### Work item:
Please reproduce every line of the entries below word for word, keeping the original spelling, spacing and line breaks.

### Given data:
********************

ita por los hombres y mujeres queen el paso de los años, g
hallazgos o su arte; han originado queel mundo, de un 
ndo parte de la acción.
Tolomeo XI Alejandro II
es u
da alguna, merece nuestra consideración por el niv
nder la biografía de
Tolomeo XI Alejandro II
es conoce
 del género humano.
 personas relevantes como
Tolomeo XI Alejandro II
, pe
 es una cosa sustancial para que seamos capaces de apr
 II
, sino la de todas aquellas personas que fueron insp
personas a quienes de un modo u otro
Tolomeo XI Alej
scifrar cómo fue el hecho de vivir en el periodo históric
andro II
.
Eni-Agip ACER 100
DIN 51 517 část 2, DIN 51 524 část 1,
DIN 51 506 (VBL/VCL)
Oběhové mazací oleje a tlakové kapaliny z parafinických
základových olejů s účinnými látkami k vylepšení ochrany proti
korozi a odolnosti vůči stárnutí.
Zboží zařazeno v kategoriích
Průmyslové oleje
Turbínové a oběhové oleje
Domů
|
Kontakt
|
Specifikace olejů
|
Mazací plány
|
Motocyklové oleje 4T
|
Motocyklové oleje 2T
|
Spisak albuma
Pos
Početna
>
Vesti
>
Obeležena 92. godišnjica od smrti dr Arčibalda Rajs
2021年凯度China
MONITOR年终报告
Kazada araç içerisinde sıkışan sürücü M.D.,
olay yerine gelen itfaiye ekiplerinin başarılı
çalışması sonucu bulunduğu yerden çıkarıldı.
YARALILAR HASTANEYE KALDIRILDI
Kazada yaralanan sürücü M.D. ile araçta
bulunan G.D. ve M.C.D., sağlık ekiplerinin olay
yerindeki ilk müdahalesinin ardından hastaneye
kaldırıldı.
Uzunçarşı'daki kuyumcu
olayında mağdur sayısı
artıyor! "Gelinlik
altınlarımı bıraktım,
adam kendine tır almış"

********************

### Exercise response:
ita por los hombres y mujeres queen el paso de los años, g
hallazgos o su arte; han originado queel mundo, de un 
ndo parte de la acción.
Tolomeo XI Alejandro II
es u
da alguna, merece nuestra consideración por el niv
nder la biografía de
Tolomeo XI Alejandro II
es conoce
 del género humano.
 personas relevantes como
Tolomeo XI Alejandro II
, pe
 es una cosa sustancial para que seamos capaces de apr
 II
, sino la de todas aquellas personas que fueron insp
personas a quienes de un modo u otro
Tolomeo XI Alej
scifrar cómo fue el hecho de vivir en el periodo históric
andro II
.
Eni-Agip ACER 100
DIN 51 517 část 2, DIN 51 524 část 1,
DIN 51 506 (VBL/VCL)
Oběhové mazací oleje a tlakové kapaliny z parafinických
základových olejů s účinnými látkami k vylepšení ochrany proti
korozi a odolnosti vůči stárnutí.
Zboží zařazeno v kategoriích
Průmyslové oleje
Turbínové a oběhové oleje
Domů
|
Kontakt
|
Specifikace olejů
|
Mazací plány
|
Motocyklové oleje 4T
|
Motocyklové oleje 2T
|
Spisak albuma
Pos
Početna
>
Vesti
>
Obeležena 92. godišnjica od smrti dr Arčibalda Rajs
2021年凯度China
MONITOR年终报告
Kazada araç içerisinde sıkışan sürücü M.D.,
olay yerine gelen itfaiye ekiplerinin başarılı
çalışması sonucu bulunduğu yerden çıkarıldı.
YARALILAR HASTANEYE KALDIRILDI
Kazada yaralanan sürücü M.D. ile araçta
bulunan G.D. ve M.C.D., sağlık ekiplerinin olay
yerindeki ilk müdahalesinin ardından hastaneye
kaldırıldı.
Uzunçarşı'daki kuyumcu
olayında mağdur sayısı
artıyor! "Gelinlik
altınlarımı bıraktım,
adam kendine tır almış"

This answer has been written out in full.